Record set Start Marker
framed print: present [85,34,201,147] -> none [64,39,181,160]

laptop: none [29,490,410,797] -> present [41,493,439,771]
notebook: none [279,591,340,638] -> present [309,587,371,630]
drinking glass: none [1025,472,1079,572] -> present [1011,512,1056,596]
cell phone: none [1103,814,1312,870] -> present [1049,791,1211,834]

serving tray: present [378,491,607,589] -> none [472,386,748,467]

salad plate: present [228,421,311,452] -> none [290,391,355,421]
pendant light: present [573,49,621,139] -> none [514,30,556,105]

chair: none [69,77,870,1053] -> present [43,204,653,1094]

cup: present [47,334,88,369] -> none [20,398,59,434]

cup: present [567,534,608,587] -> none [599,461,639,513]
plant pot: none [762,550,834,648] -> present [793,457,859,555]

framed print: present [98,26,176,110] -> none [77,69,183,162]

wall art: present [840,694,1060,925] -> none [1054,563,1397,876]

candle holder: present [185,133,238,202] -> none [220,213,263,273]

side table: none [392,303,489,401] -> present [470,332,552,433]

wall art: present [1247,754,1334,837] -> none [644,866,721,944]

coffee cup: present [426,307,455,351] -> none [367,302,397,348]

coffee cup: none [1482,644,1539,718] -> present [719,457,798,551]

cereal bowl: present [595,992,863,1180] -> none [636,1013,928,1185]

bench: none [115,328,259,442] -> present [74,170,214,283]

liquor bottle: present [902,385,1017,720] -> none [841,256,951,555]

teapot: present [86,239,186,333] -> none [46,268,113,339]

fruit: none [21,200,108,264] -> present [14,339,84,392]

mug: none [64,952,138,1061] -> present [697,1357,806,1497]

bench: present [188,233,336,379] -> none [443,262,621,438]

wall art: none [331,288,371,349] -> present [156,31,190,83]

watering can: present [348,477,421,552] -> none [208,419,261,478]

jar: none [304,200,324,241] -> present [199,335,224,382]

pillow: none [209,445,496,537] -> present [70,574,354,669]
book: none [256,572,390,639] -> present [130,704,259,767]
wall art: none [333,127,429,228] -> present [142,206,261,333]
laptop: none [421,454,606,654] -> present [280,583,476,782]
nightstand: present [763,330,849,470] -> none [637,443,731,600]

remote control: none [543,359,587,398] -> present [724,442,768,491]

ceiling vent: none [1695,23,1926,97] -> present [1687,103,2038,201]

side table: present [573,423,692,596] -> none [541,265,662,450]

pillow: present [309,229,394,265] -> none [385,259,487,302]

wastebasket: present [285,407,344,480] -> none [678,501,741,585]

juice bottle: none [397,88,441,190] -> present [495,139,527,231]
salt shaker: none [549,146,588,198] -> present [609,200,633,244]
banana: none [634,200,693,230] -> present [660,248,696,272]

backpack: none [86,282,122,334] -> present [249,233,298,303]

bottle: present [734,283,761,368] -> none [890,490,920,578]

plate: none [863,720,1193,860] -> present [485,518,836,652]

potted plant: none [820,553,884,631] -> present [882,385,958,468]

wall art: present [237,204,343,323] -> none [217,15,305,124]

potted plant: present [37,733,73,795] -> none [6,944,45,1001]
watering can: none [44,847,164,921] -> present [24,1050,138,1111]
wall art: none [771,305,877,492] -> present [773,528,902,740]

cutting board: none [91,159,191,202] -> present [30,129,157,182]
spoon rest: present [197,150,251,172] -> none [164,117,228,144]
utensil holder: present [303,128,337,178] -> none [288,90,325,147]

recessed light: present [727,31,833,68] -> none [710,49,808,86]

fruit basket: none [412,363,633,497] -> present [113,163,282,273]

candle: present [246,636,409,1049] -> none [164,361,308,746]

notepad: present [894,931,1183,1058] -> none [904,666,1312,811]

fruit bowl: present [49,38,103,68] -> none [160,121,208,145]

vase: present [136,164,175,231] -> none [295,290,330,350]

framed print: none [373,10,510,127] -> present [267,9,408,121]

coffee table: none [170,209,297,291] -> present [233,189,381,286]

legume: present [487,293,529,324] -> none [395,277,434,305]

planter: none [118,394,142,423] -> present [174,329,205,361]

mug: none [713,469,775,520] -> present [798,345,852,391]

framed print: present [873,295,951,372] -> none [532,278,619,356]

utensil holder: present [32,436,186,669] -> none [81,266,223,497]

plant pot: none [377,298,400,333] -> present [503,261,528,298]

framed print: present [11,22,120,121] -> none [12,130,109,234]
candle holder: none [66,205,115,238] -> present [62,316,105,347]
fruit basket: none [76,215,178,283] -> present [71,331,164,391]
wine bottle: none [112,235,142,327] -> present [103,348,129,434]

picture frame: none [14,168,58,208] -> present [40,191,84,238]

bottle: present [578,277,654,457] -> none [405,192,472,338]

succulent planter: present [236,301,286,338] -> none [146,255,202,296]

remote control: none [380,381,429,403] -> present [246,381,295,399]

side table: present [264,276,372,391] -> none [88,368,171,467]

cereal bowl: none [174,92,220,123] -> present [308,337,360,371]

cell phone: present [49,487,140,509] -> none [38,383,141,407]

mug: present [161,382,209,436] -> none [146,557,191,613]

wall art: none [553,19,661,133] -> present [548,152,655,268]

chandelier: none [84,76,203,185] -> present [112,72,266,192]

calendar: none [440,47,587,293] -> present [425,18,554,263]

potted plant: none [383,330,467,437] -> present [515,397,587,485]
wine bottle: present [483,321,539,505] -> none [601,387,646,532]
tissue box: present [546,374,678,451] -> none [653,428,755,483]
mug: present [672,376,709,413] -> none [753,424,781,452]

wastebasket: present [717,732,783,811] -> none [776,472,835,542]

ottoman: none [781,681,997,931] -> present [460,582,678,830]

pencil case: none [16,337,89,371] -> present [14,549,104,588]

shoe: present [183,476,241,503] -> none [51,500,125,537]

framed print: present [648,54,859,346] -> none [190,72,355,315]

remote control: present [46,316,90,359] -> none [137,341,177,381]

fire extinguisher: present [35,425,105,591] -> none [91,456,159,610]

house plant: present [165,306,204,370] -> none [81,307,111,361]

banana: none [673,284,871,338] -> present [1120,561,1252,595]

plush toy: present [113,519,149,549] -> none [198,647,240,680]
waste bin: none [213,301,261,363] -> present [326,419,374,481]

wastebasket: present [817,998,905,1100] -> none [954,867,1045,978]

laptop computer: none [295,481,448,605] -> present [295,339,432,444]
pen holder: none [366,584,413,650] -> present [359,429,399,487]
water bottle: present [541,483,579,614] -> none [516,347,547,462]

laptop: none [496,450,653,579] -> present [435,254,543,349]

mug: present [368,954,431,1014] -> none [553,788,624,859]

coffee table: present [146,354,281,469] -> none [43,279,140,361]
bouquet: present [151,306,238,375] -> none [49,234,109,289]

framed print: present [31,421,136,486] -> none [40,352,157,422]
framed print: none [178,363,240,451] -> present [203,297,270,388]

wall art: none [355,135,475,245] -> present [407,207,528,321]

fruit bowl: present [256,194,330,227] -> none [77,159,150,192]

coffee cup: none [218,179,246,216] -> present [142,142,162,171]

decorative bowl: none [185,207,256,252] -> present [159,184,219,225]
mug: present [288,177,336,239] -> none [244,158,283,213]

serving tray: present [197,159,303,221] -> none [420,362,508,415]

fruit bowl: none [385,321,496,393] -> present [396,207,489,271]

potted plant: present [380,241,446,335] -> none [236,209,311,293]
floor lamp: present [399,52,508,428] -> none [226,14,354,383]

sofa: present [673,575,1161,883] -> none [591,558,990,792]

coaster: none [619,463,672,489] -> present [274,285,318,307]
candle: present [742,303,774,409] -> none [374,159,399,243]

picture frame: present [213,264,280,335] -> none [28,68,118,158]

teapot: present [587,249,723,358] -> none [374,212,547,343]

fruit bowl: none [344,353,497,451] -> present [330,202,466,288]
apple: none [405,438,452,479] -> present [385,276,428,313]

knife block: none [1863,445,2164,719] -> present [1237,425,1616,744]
Record set End Marker
**Your objective**
Say how many lines of these records hold the string "planter", giving the number and no other words.

**Reply**
2